I. マッフル炉の分類
マッフル炉は、発熱体、常用温度、制御方式、および断熱材の種類に応じて、以下のように分類されます。
1. 発熱体による分類:電熱線式マッフル炉、炭化ケイ素(SiC)ロッド式マッフル炉、ケイ化モリブデン(MoSi2)ロッド式マッフル炉
2. 常用温度による分類:一般的に、1000℃以下の箱型マッフル炉、1100℃~1300℃帯のマッフル炉(炭化ケイ素ロッド式)、および1600℃以上の高温用マッフル炉(ケイ化モリブデンロッド式)に区分されます。
3. 制御方式による分類:PID制御式マッフル炉(SCRデジタル表示温度調節器使用)、プログラム制御式マッフル炉(コンピュータ式時間・温度プログラム調節器使用)
4. 断熱材による分類:一般耐火煉瓦製マッフル炉、セラミックファイバー製マッフル炉
II. メンテナンス
1. マッフル炉を初めて使用する場合、または長期間使用していなかった場合は、必ず予熱を行ってください。

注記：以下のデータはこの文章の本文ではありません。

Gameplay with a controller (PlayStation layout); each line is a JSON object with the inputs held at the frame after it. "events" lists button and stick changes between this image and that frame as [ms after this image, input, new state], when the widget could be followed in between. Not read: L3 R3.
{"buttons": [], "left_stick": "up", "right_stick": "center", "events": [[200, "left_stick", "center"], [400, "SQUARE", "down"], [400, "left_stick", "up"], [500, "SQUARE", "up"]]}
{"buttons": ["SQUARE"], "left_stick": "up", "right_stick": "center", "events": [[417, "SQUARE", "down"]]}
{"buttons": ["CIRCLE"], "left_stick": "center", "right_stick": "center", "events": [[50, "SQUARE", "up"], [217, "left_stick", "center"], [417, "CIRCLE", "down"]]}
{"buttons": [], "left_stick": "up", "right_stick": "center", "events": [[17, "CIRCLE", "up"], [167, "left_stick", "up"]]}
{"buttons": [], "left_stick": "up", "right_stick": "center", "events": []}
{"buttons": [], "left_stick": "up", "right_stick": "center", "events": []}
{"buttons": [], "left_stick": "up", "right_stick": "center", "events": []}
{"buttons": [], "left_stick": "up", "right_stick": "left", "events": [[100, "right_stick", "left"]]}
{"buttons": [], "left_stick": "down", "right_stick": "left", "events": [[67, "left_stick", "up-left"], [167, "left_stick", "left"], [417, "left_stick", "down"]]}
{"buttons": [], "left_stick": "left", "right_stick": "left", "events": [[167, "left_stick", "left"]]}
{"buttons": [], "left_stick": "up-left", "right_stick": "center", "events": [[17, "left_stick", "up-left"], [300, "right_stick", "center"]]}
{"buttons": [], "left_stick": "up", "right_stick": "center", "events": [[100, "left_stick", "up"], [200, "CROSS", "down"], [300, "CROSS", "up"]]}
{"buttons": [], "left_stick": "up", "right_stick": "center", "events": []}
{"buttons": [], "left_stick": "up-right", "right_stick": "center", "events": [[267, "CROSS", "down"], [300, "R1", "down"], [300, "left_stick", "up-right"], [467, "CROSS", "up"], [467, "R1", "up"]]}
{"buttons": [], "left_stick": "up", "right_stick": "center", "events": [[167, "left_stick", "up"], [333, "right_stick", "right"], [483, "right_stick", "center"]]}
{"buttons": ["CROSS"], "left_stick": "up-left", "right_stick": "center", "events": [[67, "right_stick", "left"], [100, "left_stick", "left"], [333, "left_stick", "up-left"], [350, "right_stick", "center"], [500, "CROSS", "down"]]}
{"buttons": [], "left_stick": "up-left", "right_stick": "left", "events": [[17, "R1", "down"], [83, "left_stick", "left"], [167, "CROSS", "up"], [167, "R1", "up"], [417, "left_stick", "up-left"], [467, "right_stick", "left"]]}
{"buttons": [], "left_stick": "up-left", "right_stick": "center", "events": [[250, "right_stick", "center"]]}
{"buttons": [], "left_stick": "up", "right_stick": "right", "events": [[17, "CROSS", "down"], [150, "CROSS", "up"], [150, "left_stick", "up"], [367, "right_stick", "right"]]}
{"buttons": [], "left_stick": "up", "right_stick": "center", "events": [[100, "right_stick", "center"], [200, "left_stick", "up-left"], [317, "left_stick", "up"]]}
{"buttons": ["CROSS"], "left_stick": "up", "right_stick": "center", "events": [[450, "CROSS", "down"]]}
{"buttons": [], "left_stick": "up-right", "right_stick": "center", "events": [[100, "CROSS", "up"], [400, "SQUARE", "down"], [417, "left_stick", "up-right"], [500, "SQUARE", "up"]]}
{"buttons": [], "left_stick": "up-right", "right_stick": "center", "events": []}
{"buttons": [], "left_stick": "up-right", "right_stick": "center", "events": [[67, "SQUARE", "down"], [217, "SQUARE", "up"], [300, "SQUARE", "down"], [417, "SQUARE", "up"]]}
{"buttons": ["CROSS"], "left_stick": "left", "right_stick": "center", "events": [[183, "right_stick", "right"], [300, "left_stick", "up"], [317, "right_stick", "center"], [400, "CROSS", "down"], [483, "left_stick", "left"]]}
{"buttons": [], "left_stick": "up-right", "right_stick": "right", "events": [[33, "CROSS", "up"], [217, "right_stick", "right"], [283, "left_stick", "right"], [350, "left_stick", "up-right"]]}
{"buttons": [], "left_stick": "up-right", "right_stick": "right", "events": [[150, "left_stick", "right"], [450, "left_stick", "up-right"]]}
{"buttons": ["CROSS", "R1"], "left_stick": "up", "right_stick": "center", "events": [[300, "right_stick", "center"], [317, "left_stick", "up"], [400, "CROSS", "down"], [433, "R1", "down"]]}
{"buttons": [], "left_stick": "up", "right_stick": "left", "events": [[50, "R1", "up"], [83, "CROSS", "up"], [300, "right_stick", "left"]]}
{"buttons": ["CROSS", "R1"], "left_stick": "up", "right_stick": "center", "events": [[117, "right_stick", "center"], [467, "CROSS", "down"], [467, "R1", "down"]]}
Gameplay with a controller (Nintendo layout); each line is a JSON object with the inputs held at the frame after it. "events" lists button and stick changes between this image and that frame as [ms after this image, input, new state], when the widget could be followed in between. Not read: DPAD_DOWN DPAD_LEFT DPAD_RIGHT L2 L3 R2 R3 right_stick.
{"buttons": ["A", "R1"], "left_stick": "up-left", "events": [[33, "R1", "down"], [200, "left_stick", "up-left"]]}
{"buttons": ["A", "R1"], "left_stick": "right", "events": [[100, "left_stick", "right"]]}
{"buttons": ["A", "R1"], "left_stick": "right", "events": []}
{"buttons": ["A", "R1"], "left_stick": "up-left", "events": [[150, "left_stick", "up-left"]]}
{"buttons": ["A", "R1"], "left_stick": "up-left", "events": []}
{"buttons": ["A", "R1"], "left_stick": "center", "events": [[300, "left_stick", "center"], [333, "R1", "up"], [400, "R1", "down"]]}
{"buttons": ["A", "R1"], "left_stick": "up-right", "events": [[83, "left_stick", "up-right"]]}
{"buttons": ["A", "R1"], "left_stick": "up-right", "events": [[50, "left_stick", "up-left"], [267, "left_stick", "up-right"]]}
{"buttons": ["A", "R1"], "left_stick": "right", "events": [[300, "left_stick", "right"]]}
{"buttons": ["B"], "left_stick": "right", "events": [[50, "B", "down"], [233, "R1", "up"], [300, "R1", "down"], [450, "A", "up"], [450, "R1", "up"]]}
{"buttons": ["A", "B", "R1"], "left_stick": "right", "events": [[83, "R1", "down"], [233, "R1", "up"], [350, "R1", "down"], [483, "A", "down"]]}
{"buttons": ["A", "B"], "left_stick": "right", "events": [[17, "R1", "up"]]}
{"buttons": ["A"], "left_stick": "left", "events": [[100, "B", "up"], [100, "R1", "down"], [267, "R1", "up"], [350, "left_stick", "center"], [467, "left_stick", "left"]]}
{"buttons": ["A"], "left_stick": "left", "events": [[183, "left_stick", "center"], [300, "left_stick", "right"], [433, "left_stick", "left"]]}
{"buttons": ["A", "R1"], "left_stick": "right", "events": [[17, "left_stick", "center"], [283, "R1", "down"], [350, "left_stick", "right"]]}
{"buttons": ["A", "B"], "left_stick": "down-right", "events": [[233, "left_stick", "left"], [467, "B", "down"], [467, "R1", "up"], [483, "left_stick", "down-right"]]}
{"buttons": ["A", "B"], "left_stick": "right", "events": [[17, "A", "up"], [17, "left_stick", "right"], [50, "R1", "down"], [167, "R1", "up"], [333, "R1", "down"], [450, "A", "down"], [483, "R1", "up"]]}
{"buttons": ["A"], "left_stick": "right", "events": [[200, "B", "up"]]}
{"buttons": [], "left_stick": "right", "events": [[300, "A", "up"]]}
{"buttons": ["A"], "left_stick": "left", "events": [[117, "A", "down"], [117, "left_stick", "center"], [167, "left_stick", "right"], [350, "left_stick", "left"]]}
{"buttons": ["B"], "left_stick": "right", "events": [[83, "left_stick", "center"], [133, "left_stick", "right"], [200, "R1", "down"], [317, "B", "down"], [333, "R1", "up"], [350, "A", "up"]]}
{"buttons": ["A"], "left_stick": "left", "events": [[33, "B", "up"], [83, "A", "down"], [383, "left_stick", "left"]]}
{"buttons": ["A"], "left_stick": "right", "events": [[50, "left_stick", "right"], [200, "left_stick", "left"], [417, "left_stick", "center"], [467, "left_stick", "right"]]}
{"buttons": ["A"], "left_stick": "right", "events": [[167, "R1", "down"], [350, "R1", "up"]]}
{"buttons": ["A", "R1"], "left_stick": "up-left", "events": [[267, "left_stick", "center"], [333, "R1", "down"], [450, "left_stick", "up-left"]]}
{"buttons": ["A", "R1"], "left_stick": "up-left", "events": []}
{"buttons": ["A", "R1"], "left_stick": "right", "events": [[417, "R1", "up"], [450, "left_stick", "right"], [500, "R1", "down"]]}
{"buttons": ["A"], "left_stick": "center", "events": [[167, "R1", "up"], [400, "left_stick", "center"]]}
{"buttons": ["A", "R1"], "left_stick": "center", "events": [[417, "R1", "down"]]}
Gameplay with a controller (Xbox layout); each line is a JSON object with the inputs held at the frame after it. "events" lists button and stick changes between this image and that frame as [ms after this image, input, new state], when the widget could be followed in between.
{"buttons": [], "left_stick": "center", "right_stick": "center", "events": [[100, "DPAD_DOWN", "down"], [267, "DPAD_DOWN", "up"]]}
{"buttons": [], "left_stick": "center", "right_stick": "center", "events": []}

予熱時間は、200℃~600℃の温度帯で4時間程度を目安とします。使用中は、発熱体の焼損を防ぐため、炉内温度が定格温度(最高使用温度)を超えないように厳守してください。また、炉内に各種液体や融点の低い金属などを投入することは厳禁です。マッフル炉は、最高使用温度よりも50℃低い温度で運転するのが理想的です。これにより、発熱体の寿命を延ばすことができます。
2. マッフル炉および制御装置は、相対湿度が85%を超えず、かつ導電性の粉塵、爆発性ガス、または腐食性ガスが存在しない環境下で操作・設置してください。油脂分を含む金属材料を加熱する場合、多量の揮発性ガスが発生し、発熱体の表面に影響を与えたり腐食させたりする恐れがあります。これにより、発熱体が損傷し、その寿命が著しく短縮される原因となりますのでご注意ください。したがって、加熱中にこのような事態を防ぐため、密閉容器を使用したり、適切な換気を行ったりするなどの予防措置を講じる必要があります。
3. マッフル炉の制御装置は、周囲温度0~40℃の範囲内で使用してください。
4. 技術要件に基づき、電気炉および制御装置のすべての接続部が正しく接続されているか、定期的に点検してください。制御装置に接続された熱電対が干渉を受け、その結果、制御装置の表示値が変動したり、測定誤差が増大したりといった現象が生じることがあります。この現象は、炉内の温度が高くなるほど顕著になります。したがって、熱電対の金属製保護管(外装)を適切に接地(アース)することが極めて重要です。必要に応じて、3線式出力の熱電対を使用してください。要するに、干渉を低減するために有効なあらゆる措置を講じる必要があります。
5. 高温状態にある熱電対を急激に引き抜かないでください。外装管が破損(亀裂)する恐れがあります。
6. 炉内は常に清潔に保ち、酸化物やその他の付着物は速やかに除去してください。
7. アルカリ性物質を含む試料の融解や、沈殿物の強熱(焼成)を行う際は、運転条件を厳格に管理してください。炉内の腐食を防ぐため、炉底に耐火板を敷いておくことを推奨します。
III. 安全な使用方法
1. 使用中は、本抵抗炉の最高使用温度を超えないようにしてください。
2. 試料の出し入れを行う際は、感電事故を防ぐため、必ず電源を切ってください。
3. 電気炉の寿命を延ばすため、試料の出し入れの際に炉扉を開けておく時間は、可能な限り短くしてください。
4. 炉内に液体を注ぎ込まないでください。
5. 水や油で汚染された試料を炉内に入れないでください。また、水や油が付着したトング(挟み具)を使用して試料の出し入れを行わないでください。
6. 試料の出し入れを行う際は、火傷を防ぐため、必ず手袋を着用してください。
7. 試料は炉内の中央部に整然と配置し、無造作に置かないでください。
8. 電気炉本体や周囲にある試料に、むやみに触れないでください。
9. 使用後は、電源および冷却水(給水)を停止してください。
10. 管理責任者の許可なく本抵抗炉を操作しないでください。また、機器に定められた操作手順を厳守してください。